Eine Frage, die sich viele Erwachsene stellen
„Ist das ADHS, oder bin ich einfach nur ausgebrannt?” Das ist eine der häufigsten Fragen, wenn Menschen anfangen, Vergesslichkeit, Gehirnnebel und eine schwindende Konzentrationsfähigkeit zu bemerken. Die ehrliche Antwort lautet: Stress, Burnout und ADHS teilen viele oberflächliche Merkmale – und um sie zu unterscheiden, muss man das größere Muster betrachten. Dieser Leitfaden dient der Information und ist keine Diagnose.
Wo sie sich überschneiden
Chronischer Stress und Burnout können Symptome hervorrufen, die stark an ADHS erinnern:
- Konzentrationsschwierigkeiten und geistiger Nebel
- Vergesslichkeit und Desorganisation
- Das Gefühl, von gewöhnlichen Aufgaben überfordert zu sein
- Erschöpfung und geringe Motivation
- Reizbarkeit und emotionale Reaktivität
Weil diese in beiden Fällen auftreten können, sagt eine einzelne stressige Phase für sich genommen wenig aus. Entscheidend ist, wie lange das Muster schon besteht und wann es begonnen hat.
Wichtige Unterschiede, auf die du achten solltest
Burnout und Stress:
- Haben meist einen erkennbaren Beginn, der an eine Phase der Überlastung geknüpft ist – ein fordernder Job, Pflegeverantwortung, eine Krise
- Bessern sich mit Ruhe, Erholung und reduzierten Anforderungen
- Stellen eine Veränderung gegenüber deinem früheren Ausgangszustand dar
- Lassen zumindest teilweise nach, sobald der Druck sinkt
ADHS:
- Hat eine lebenslange Vorgeschichte, mit bis in die Kindheit zurückreichenden Anzeichen
- Bleibt über verschiedene Jobs, Beziehungen und Lebensumstände hinweg bestehen
- Zeigt die für ADHS charakteristische Unbeständigkeit – mühelose Konzentration bei fesselnden Aufgaben, echte Schwierigkeiten bei langweiligen (siehe Konzentrationsschwierigkeiten und Hyperfokus)

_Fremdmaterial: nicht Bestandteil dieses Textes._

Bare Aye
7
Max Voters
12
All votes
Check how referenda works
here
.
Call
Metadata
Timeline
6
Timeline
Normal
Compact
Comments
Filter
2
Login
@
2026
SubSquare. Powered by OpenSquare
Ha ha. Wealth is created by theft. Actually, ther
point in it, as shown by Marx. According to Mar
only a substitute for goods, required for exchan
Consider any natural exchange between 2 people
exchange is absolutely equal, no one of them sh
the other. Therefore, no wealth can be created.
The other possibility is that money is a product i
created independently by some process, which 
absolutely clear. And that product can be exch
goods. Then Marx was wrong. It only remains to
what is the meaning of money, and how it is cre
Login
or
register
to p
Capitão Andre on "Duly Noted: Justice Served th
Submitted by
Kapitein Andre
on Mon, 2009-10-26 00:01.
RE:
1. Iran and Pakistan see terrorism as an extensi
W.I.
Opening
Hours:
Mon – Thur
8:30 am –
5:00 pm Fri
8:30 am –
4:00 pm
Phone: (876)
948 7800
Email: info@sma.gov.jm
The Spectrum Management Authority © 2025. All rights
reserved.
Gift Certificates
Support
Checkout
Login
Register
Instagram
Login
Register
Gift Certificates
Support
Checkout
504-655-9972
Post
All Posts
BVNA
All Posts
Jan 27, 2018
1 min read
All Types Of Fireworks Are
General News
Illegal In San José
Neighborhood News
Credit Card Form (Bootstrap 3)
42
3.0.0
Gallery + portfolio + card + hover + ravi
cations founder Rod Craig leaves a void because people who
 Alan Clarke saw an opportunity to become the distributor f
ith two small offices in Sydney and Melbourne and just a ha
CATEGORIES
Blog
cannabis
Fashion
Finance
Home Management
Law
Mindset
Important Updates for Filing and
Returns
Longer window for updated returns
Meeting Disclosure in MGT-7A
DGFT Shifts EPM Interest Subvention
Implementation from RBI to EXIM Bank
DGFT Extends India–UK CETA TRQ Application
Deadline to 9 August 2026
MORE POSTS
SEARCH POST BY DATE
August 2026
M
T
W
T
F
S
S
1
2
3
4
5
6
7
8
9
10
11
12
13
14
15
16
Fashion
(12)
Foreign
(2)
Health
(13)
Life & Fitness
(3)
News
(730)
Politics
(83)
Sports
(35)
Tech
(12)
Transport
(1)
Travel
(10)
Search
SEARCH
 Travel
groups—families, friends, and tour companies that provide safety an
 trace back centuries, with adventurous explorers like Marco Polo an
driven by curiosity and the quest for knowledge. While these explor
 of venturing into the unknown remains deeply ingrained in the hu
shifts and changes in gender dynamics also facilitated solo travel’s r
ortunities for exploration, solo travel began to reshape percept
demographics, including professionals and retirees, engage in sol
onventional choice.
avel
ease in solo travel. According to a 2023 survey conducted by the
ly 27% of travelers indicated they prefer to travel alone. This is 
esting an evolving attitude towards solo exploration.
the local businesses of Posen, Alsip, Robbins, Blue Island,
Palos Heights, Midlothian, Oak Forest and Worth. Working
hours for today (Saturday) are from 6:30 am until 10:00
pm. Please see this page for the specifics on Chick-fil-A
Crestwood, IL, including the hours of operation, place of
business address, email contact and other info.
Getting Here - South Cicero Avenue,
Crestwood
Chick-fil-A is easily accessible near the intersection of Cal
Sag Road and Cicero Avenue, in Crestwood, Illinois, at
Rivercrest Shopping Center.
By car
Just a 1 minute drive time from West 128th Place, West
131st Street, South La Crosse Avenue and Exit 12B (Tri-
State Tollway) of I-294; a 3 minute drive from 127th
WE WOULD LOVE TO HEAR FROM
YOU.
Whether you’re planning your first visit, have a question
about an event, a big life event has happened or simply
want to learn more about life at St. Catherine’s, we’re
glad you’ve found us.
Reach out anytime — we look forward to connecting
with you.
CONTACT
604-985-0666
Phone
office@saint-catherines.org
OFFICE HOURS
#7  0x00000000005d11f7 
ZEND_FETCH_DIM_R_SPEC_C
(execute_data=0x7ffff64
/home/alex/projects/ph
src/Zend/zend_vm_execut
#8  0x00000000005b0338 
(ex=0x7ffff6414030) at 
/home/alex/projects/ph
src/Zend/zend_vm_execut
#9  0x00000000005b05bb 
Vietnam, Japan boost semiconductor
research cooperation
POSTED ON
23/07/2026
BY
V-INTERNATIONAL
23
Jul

- Verschwindet nicht vollständig durch einen Urlaub oder einen entspannteren Zeitplan
Eine hilfreiche Frage, die du dir stellen kannst: War das schon immer so, oder ist es neu? Lebenslange Muster deuten eher auf ADHS hin; eine kürzliche Veränderung eher auf Stress oder Burnout.
Wenn beides zutrifft
Diese Dinge schließen sich nicht gegenseitig aus. Tatsächlich macht unerkanntes ADHS ein Burnout wahrscheinlicher – ständiges Kompensieren, Maskieren und Durchhalten fordert mit der Zeit einen hohen Tribut. Viele Erwachsene entdecken ihr ADHS gerade deshalb, weil ein Burnout die Bewältigungssysteme wegriss, die es zuvor verborgen hatten. Stress kann auch echte ADHS-Symptome verschlimmern, und schlechter Schlaf befeuert beides.
Warum die Unterscheidung wichtig ist
Die richtige Reaktion hängt von der Ursache ab. Burnout verlangt nach Erholung, Grenzen und geringerer Belastung. ADHS verlangt nach dauerhafter Unterstützung der Exekutivfunktionen und für manche nach einem Gespräch über Behandlungsmöglichkeiten. Das eine mit dem anderen zu verwechseln bedeutet, Kraft in Strategien zu stecken, die das eigentliche Problem nicht angehen. Klarheit zu gewinnen erlaubt dir, deine Energie dorthin zu lenken, wo sie wirkt.
Was du als Nächstes tun kannst
Wenn deine Schwierigkeiten schon vor deinem aktuellen Stress bestanden – oder nicht nachlassen, wenn der Druck sinkt –, lohnt es sich, genauer hinzuschauen. Mach die Selbsteinschätzung, um zu klären, ob die Muster lebenslang sind, und vergleiche mit unseren Leitfäden zu ADHS vs. Angst und ADHS vs. Depression. Wenn du bereit bist, kann dir unser Leitfaden wie du mit deinem Arzt über ADHS sprichst beim nächsten Schritt helfen. Ein Screening-Tool klärt Muster; nur eine Fachkraft kann diagnostizieren.
Quellen
- American Psychiatric Association. (2013). Diagnostic and Statistical Manual of Mental Disorders (5th ed.).
- Maslach C, Leiter MP. (2016). Understanding the burnout experience. World Psychiatry, 15(2), 103-111.
- Kessler RC, Adler L, Ames M, et al. (2005). The World Health Organization Adult ADHD Self-Report Scale (ASRS). Psychological Medicine, 35(2), 245-256.